LeBron James may be immature and narcissistic, but he’s not a villain. People persecute him for all the wrong reasons, including his decision to go to Miami. I gained respect for James when he made that choice because he chose basketball over branding. He wants to win championships. What’s so terrible about that? The latest example of the public whipping James has endured is the response to his “black book” tweet.
So what if he wants to make mental notes of people that despised him? If you think Michael Jordan never kept one of those, you’re largely mistaken. No, I’m not in any way comparing LBJ to MJ; LeBron effectively removed himself from all MJ comparisons when he decided to team up with Wade and Bosh in Miami. But if we’re talking about great individual players of our time, he’ll always be in that conversation. He does share many of their qualities, including, yes, keeping an eye on rivals.
I found Charles Barkley’s response interesting:
“I heard about LeBron James’ little tweet…He’s making a list of people that said something bad about him. Well, I want to make sure my name is on that list, because I thought that little one-hour special was a punk move. I thought them dancing on stage was a punk move…Him joining Dwayne Wade’s team was disappointing to me…If he wants to take that as criticism, so be it. He know where I be. I’m easy to find. I’m on TV every week.”
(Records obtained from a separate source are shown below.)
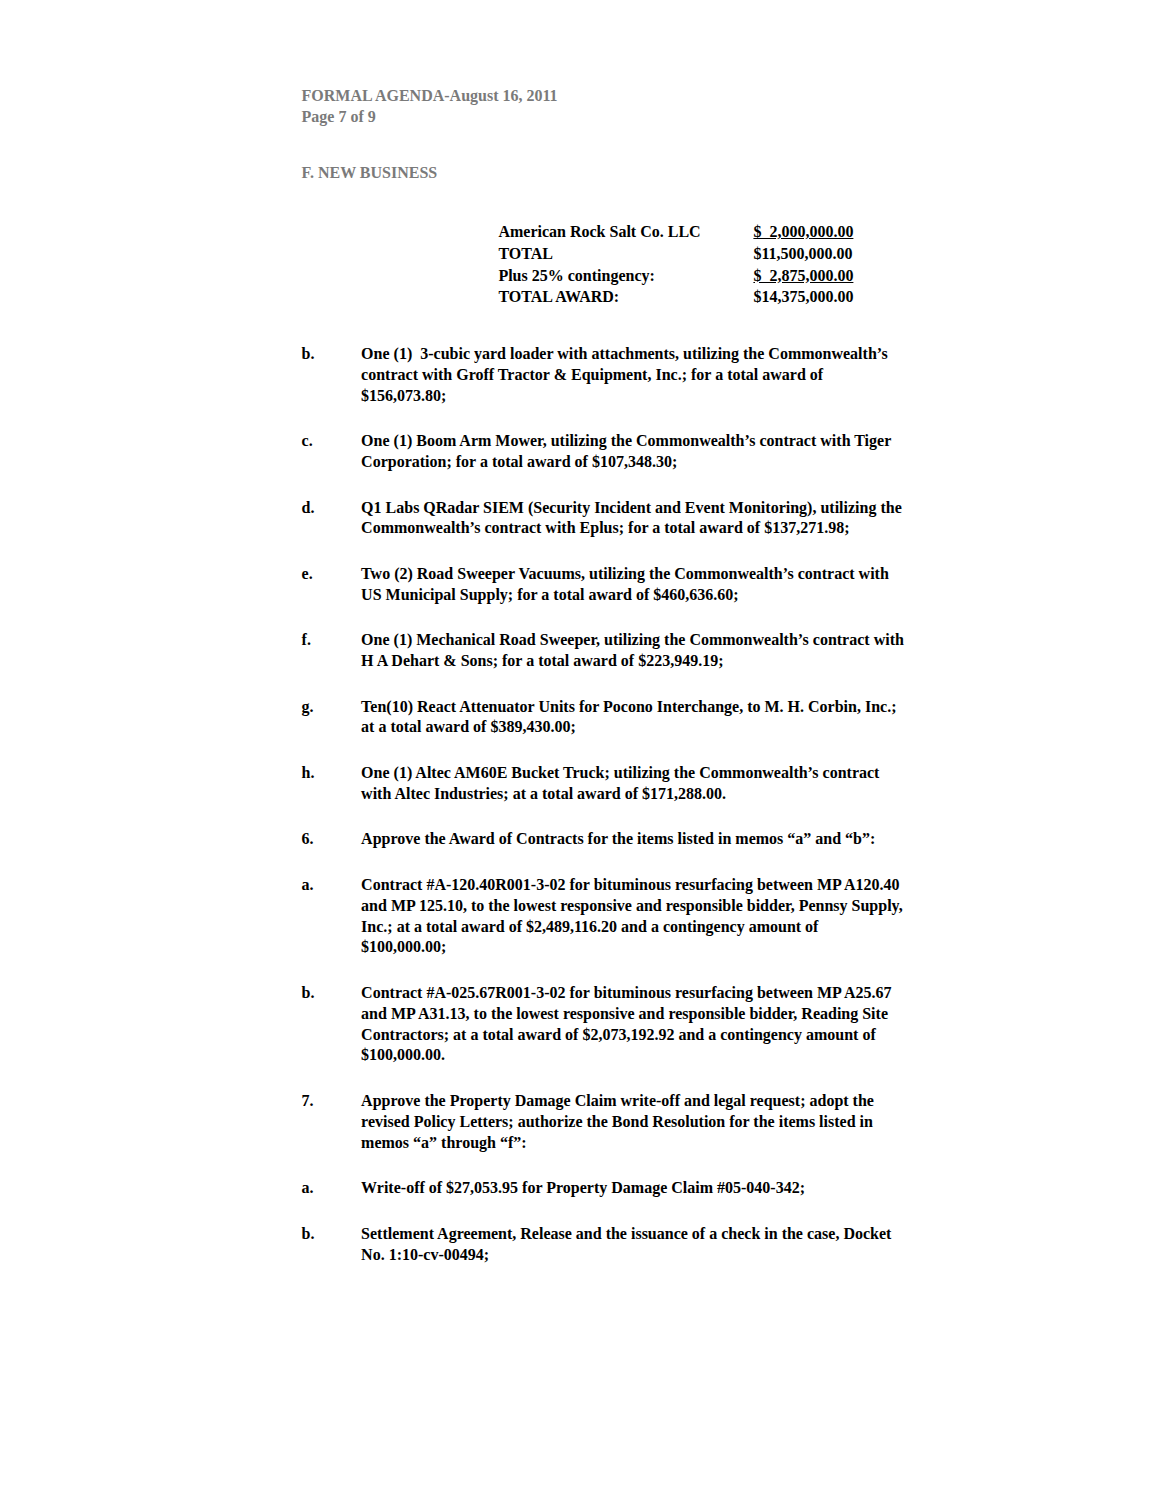FORMAL AGENDA-August 16, 2011
Page 7 of 9
F. NEW BUSINESS
| American Rock Salt Co. LLC | $ 2,000,000.00 |
| TOTAL | $11,500,000.00 |
| Plus 25% contingency: | $ 2,875,000.00 |
| TOTAL AWARD: | $14,375,000.00 |
| b. | One (1) 3-cubic yard loader with attachments, utilizing the Commonwealth’s contract with Groff Tractor & Equipment, Inc.; for a total award of $156,073.80; |
| c. | One (1) Boom Arm Mower, utilizing the Commonwealth’s contract with Tiger Corporation; for a total award of $107,348.30; |
| d. | Q1 Labs QRadar SIEM (Security Incident and Event Monitoring), utilizing the Commonwealth’s contract with Eplus; for a total award of $137,271.98; |
| e. | Two (2) Road Sweeper Vacuums, utilizing the Commonwealth’s contract with US Municipal Supply; for a total award of $460,636.60; |
| f. | One (1) Mechanical Road Sweeper, utilizing the Commonwealth’s contract with H A Dehart & Sons; for a total award of $223,949.19; |
| g. | Ten(10) React Attenuator Units for Pocono Interchange, to M. H. Corbin, Inc.; at a total award of $389,430.00; |
| h. | One (1) Altec AM60E Bucket Truck; utilizing the Commonwealth’s contract with Altec Industries; at a total award of $171,288.00. |
| 6. | Approve the Award of Contracts for the items listed in memos “a” and “b”: |
| a. | Contract #A-120.40R001-3-02 for bituminous resurfacing between MP A120.40 and MP 125.10, to the lowest responsive and responsible bidder, Pennsy Supply, Inc.; at a total award of $2,489,116.20 and a contingency amount of $100,000.00; |
| b. | Contract #A-025.67R001-3-02 for bituminous resurfacing between MP A25.67 and MP A31.13, to the lowest responsive and responsible bidder, Reading Site Contractors; at a total award of $2,073,192.92 and a contingency amount of $100,000.00. |
| 7. | Approve the Property Damage Claim write-off and legal request; adopt the revised Policy Letters; authorize the Bond Resolution for the items listed in memos “a” through “f”: |
| a. | Write-off of $27,053.95 for Property Damage Claim #05-040-342; |
| b. | Settlement Agreement, Release and the issuance of a check in the case, Docket No. 1:10-cv-00494; |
Frankly, I have no problem with Barkley’s response. None. If you’re a professional athlete, you’re going to have to tolerate some level of criticism at some point. But the backlash is unwarranted. I don’t get how this makes him a bad guy.
What’s the worst that could happen from LeBron’s attitude? Oh, I don’t know, the NBA becomes more competitive? God forbid the league should become fun to watch. I don’t know about you, but all that friendly shit is bores me to tears. And in a league that features 82 pointless games over a long, grueling season, a dose of competitive basketball is just what the doctor ordered.
Truth be told, LeBron’s display of narcissism can be appalling. But keep in mind that none of that would have been possible without the public’s cooperation. If he’s such a villain, why tune in to the LeBron Show on a nightly basis? The same people that paint him as a villain will be sitting on the edge of their seats, salivating for LeBron’s high-flying dunks and ferocious chase-down blocks. His jerseys will still sell like hot cakes.
The man wants to be loved, just like any other star worth his mettle. Now, he’s made some immature decisions (“The Decision” being one of them) over the course of his 7-year career in the NBA, but so have many other 20-something year-olds in the NBA and other fields for that matter. Immature? Yes. A bad guy, he’s not.